Learning the Language: Part Deux

I wrote last week about my initial foray into learning French, via the impressive and useful audiobook French in 10 Minutes a Day.  Despite its excellent introduction to the language, there are some limitations.  The series is designed for the casual traveler and thus focuses on words that tend to relate to travel.  More importantly, though, the series is strictly in present-tense.  This makes sense for travel — you are, after all, more concerned with ensuring you can understand simple instructions and make your own needs known — but it would be very difficult to have an actual conversation.

Thus after completing the series, I began using the free smart-phone app DuoLingo.

The app is designed with a child-like interface and introduces you to simple words and phrases. Each time a new word or phrase is introduced, it’s underlined: hover over the underlined word and its meaning will be explained.   DuoLingo starts off with strictly present-tense verb conjugations but as the lessons progress, past-tense begins to appear.  I presume future tense will also show up although I haven’t reached that point in the app.  Each lesson is only a few minutes long.

DuoLingo’s real benefits shine through its gamification of language learning. You have a certain amount of health, which drops each time you get a wrong answer. Too many wrong answers and you run out of health. You can recharge health by simply waiting a day to retry the lesson, or by running through practice sessions. Each time you successfully complete a lesson you are awarded a crown.  Complete your daily goal of lessons (e.g. 2 lessons in a day) and you get awarded gems that can be used to rescue broken streaks, recharge health levels or purchase supplemental lessons like “Flirting”.

One drawback to DuoLingo is that it takes an almost immersion-like approach. You are not introduced to any concepts in your native language. Rather, you jump in and start immediately learning words.
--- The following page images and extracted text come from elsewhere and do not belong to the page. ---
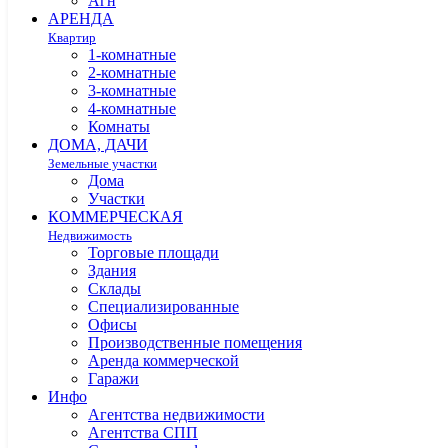
Агн
АРЕНДА
Квартир
1-комнатные
2-комнатные
3-комнатные
4-комнатные
Комнаты
ДОМА, ДАЧИ
Земельные участки
Дома
Участки
КОММЕРЧЕСКАЯ
Недвижимость
Торговые площади
Здания
Склады
Специализированные
Офисы
Производственные помещения
Аренда коммерческой
Гаражи
Инфо
Агентства недвижимости
Агентства СПП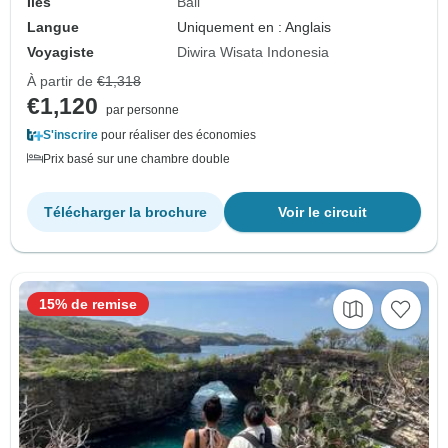
Îles
Bali
Langue
Uniquement en : Anglais
Voyagiste
Diwira Wisata Indonesia
À partir de
€1,318
€1,120
par personne
S'inscrire
pour réaliser des économies
Prix basé sur une chambre double
Télécharger la brochure
Voir le circuit
15% de remise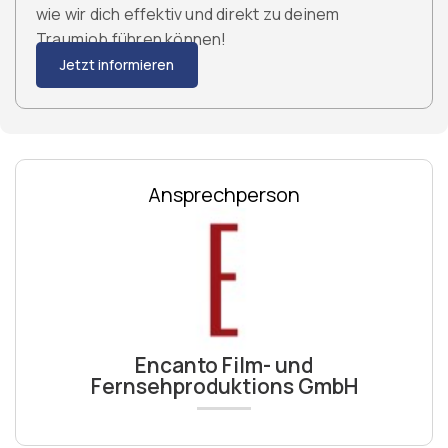
wie wir dich effektiv und direkt zu deinem
Traumjob führen können!
Jetzt informieren
Ansprechperson
Encanto Film- und
Fernsehproduktions GmbH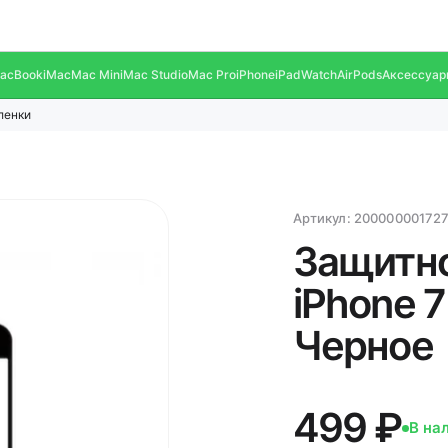
acBook
iMac
Mac Mini
Mac Studio
Mac Pro
iPhone
iPad
Watch
AirPods
Аксессуар
ленки
Артикул:
20000000172
Защитно
iPhone 7
Черное
499 ₽
В на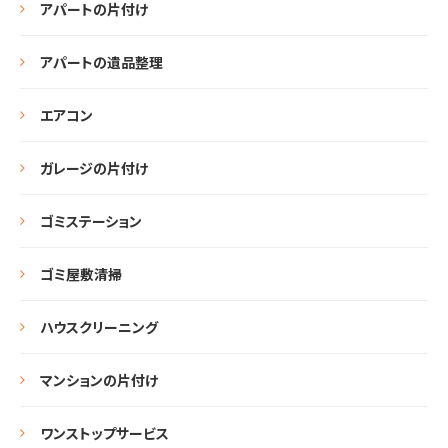
アパートの片付け
アパートの遺品整理
エアコン
ガレージの片付け
ゴミステーション
ゴミ屋敷清掃
ハウスクリーニング
マンションの片付け
ワンストップサービス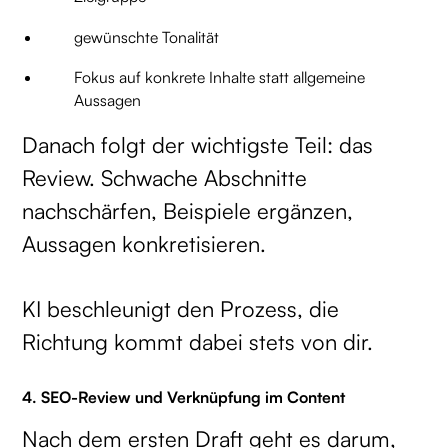
gewünschte Tonalität
Fokus auf konkrete Inhalte statt allgemeine
Aussagen
Danach folgt der wichtigste Teil: das
Review. Schwache Abschnitte
nachschärfen, Beispiele ergänzen,
Aussagen konkretisieren.
KI beschleunigt den Prozess, die
Richtung kommt dabei stets von dir.
4. SEO-Review und Verknüpfung im Content
Nach dem ersten Draft geht es darum,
You learn which words are wrong or right through trial and error … there’s no explanation as to why the word or phrase you used was wrong.  I find this very frustrating when I’m trying to understand the difference between, say, “celui-la” and “celui-ci” and “ceux-la” and “ceux-ci”.

TL;DR: DuoLingo’s simple interface and bite-sized approach makes it a great resource for learning new words and keeping fresh with your language but its lack of explanatory material means it is best utilized as a supplement, not as a primary resource for learning a new language.